I returned to Shelby Bottoms last Sunday to do my 8 miles again - it was GORGEOUS out!  I did the 8 miles in 1 hr and 27 minutes and I did the previous 8 miles at Shelby Bottoms in 1 hr and 34 minutes - PR!!  I rested Monday.  Tuesday I went out at 6:30 A.M. to do my run (it was a new weekly goal to go run one of my short runs right after my coffee - to burn the calories left in the tank) and it was a bit chilly.  I felt like I was dragging sand bags around my ankles - I could not get going.  My CardioTrainer totally screwed up again (I so need a Garmin!!!) and I realized that I better just get done what I could because I still needed to eat, get dressed and get Lucy to school.  I ended up doing 2.25.  Better than nothing, right?  Until I realized that I was actually supposed to do 4 miles - not 3.  Oh well.  Wednesday I woke up with sore knees and a little pain in my left knee - right below it to be exact.  Right where my stress fracture happened 6 years ago to be very exact.  So, I went to the gym, did 1.5 miles on the elliptical, 2 miles on the TM and that's all I could do.  I ended up taking not one, but two naps that afternoon.  I was exhausted.  So by Wednesday I was supposed to have logged 9 miles but was at 6.  Thursday I went to Wayne and did a light strength training and then rolled out my ITB areas really good.  YOWZERS!  They are really tight and they are still painfully sore as I type this.  Yesterday, Friday, I was supposed to do another "easy" 3 but ended up taking a rest day on purpose.  I am taking another rest day today in hopes of being able to do my 9 miles tomorrow.  However, the first words out of my mouth to my husband this morning were 'I think I have a stress fracture.'  Really?  Please no.  I will head out tomorrow and see what happens.

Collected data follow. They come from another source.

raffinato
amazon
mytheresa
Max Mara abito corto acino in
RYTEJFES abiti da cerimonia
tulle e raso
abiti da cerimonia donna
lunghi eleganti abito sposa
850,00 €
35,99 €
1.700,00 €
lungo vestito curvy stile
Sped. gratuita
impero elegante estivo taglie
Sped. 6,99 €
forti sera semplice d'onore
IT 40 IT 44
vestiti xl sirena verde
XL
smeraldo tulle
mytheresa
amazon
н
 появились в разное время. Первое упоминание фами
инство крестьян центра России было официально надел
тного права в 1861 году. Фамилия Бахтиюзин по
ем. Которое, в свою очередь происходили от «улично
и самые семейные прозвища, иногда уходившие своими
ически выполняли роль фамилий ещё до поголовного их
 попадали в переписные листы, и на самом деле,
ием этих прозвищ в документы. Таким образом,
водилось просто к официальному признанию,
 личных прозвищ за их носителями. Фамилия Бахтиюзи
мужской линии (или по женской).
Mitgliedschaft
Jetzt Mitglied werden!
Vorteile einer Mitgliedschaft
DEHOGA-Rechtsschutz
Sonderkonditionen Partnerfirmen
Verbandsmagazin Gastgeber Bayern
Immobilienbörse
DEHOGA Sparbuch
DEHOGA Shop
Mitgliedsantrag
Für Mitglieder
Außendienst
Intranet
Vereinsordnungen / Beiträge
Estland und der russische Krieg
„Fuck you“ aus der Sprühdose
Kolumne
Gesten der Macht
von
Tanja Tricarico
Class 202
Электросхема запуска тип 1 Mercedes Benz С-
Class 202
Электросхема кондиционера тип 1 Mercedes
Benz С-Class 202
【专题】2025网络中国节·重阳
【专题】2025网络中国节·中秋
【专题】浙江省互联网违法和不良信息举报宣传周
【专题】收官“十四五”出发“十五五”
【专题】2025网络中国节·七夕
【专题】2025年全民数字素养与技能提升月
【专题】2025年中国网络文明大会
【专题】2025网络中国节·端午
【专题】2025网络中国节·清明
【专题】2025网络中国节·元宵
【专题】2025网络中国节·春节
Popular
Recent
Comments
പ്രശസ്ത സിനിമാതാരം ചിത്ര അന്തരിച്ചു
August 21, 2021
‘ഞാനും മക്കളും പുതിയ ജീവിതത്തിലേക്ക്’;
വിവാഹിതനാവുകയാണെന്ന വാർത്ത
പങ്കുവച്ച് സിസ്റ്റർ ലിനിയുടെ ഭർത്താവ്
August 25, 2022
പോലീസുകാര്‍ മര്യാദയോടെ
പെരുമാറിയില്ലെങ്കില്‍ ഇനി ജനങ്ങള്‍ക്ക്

I think today may be the day to take the plunge (pun intended) and do the ice bath.  Or maybe tomorrow since today is a rest day.  Here are some do's and don'ts I found on ice baths - didn't know there was such a thing:



  • DO: Be conservative with water temperature as you get started. Most rehabilitation specialists recommend a water temperature between 54-60 degrees Fahrenheit. Consider starting a bit higher and inch this downward a degree or two each exposure.

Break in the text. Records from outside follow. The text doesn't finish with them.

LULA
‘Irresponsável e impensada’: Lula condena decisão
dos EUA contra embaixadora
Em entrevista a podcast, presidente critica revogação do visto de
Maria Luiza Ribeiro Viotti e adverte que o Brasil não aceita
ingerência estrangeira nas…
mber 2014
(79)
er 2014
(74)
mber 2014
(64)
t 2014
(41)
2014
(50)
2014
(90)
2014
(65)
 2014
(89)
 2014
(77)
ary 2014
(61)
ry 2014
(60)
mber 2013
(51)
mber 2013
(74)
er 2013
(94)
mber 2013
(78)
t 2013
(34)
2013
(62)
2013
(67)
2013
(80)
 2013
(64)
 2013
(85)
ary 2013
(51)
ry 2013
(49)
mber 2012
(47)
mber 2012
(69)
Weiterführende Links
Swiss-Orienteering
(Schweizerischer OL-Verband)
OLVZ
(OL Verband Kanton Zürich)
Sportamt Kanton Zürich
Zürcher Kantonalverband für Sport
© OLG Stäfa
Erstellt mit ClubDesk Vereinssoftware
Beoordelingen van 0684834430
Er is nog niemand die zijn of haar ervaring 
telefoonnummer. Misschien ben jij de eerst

  • DO: Recognize that each individual will have his or her own cold threshold. Play within your personal comfort zone, and consider investing in booties (toe warmers made of wetsuit material) as your toes are likely the most sensitive body part to be submerged.
  • DON'T: Overexpose! At the recommended temperature range above, 6-8 minutes should be sufficient. Unless supervised or you have history with ice baths, do not exceed 10 minutes.

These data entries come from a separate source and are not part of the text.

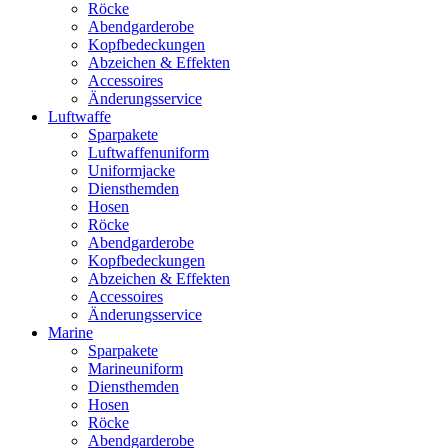
Röcke
Abendgarderobe
Kopfbedeckungen
Abzeichen & Effekten
Accessoires
Änderungsservice
Luftwaffe
Sparpakete
Luftwaffenuniform
Uniformjacke
Diensthemden
Hosen
Röcke
Abendgarderobe
Kopfbedeckungen
Abzeichen & Effekten
Accessoires
Änderungsservice
Marine
Sparpakete
Marineuniform
Diensthemden
Hosen
Röcke
Abendgarderobe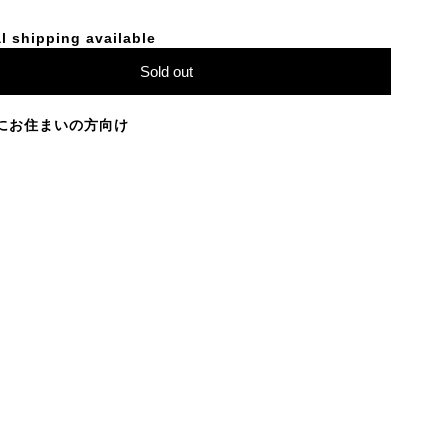
l shipping available
Sold out
にお住まいの方向け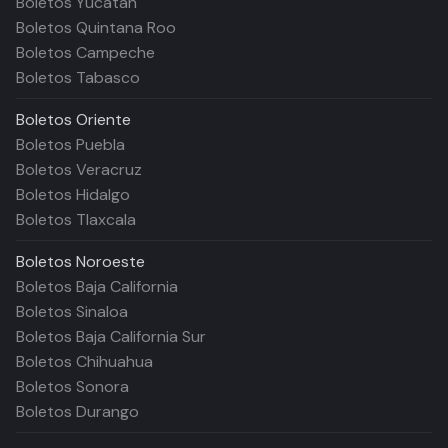
Boletos Yucatán
Boletos Quintana Roo
Boletos Campeche
Boletos Tabasco
Boletos
Oriente
Boletos Puebla
Boletos Veracruz
Boletos Hidalgo
Boletos Tlaxcala
Boletos
Noroeste
Boletos Baja California
Boletos Sinaloa
Boletos Baja California Sur
Boletos Chihuahua
Boletos Sonora
Boletos Durango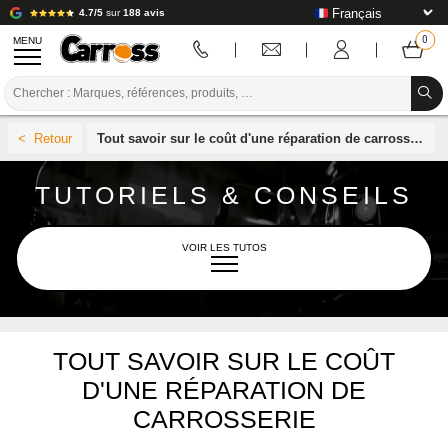
4.7/5
sur
188 avis
MENU
PROMOTIONS
Tout savoir sur le coût d'une réparation de carrosserie
CODE COULEUR
TUTORIELS & CONSEILS
MARQUES
PREPARATION / PEINTURE / FINITION
VOIR LES TUTOS
CONSOMMABLE CARROSSERIE
OUTILLAGE CARROSSERIE
L'UNIVERS CARROSS
TOUT SAVOIR SUR LE COÛT
ÉQUIPEMENT ATELIER CARROSSERIE
D'UNE RÉPARATION DE
INSTALLATION LABO
CARROSSERIE
AÉROSOL
TUTORIEL & CONSEILS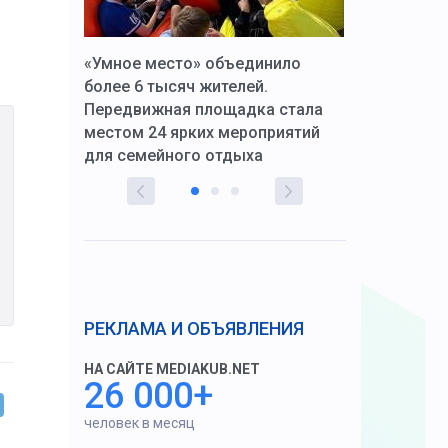
к Алексей
«Умное место» объединило
Вопрос цено
щения со
более 6 тысяч жителей.
года. Прокур
Передвижная площадка стала
восстановил
тскую
местом 24 ярких мероприятий
работников 
для семейного отдыха
здравоохран
РЕКЛАМА И ОБЪЯВЛЕНИЯ
НА САЙТЕ MEDIAKUB.NET
26 000+
человек в месяц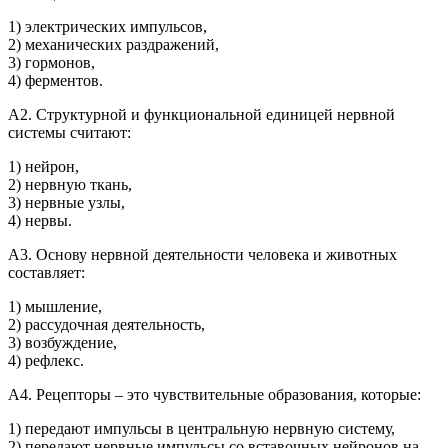
1) электрических импульсов,
2) механических раздражений,
3) гормонов,
4) ферментов.
А2. Структурной и функциональной единицей нервной
системы считают:
1) нейрон,
2) нервную ткань,
3) нервные узлы,
4) нервы.
А3. Основу нервной деятельности человека и животных
составляет:
1) мышление,
2) рассудочная деятельность,
3) возбуждение,
4) рефлекс.
А4. Рецепторы – это чувствительные образования, которые:
1) передают импульсы в центральную нервную систему,
2) передают нервные импульсы со вставочных нейронов на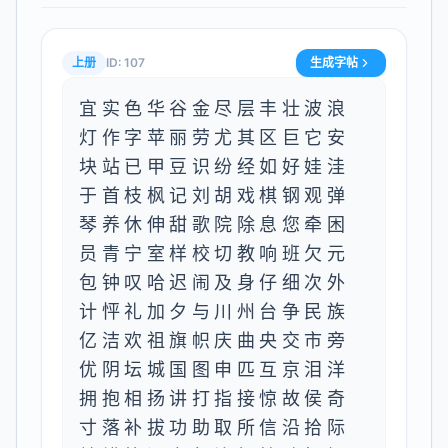
上册
ID:
107
生成字帖
宜实色华谷金尽层丰壮波浪
灯作字苹丽劳尤其区巨它安
块站已甲豆识纷经如好娃洼
于首枝枫记刘胡戏棋钢观弹
琴养休伸甜歌院除息您牵困
员青宁室样校切教响班欠元
包钟叹哈迟闹及身仔细次外
计怦礼加夕与川州台争民族
亿洁欢祖旗帜庆曲央交市旁
优阴坛城国图申匹互京泪洋
拥抱相扬讲打指接惊故侯奇
寸落补拔功助取所信沿拾际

  • DON'T: Assume colder is better. Spending a prolonged period of time in water colder than 54 degrees could be dangerous.
  • DO: Be aware that moving water is colder water. Much like the wind chill created when you ride, if there are jets in your ice bath and the water that is warmed at the skin's surface gets pushed away, the resulting impact of the water will be cooler than measured by the thermometer.
  • DON'T: Assume 54-60 degrees or bust. Cool water (say, 60-75 degrees) can still be beneficial -- as can active recovery (very light exercise to facilitate blood flow to musculature)
  • DO: Seek to simplify. Building a personal ice bath daily can be a daunting task. Look for a gym that has a cold plunge, or if you live close to a river, lake or the ocean, keep tabs on the current water temperature.
  • DON'T: Rush to take a warm shower immediately after the ice bath. The residual cooling effect and gradual warming are ideal. Consider initial warming options of a sweatshirt, blanket and/or warm drink... but DO take the shower if you are unable to warm yourself.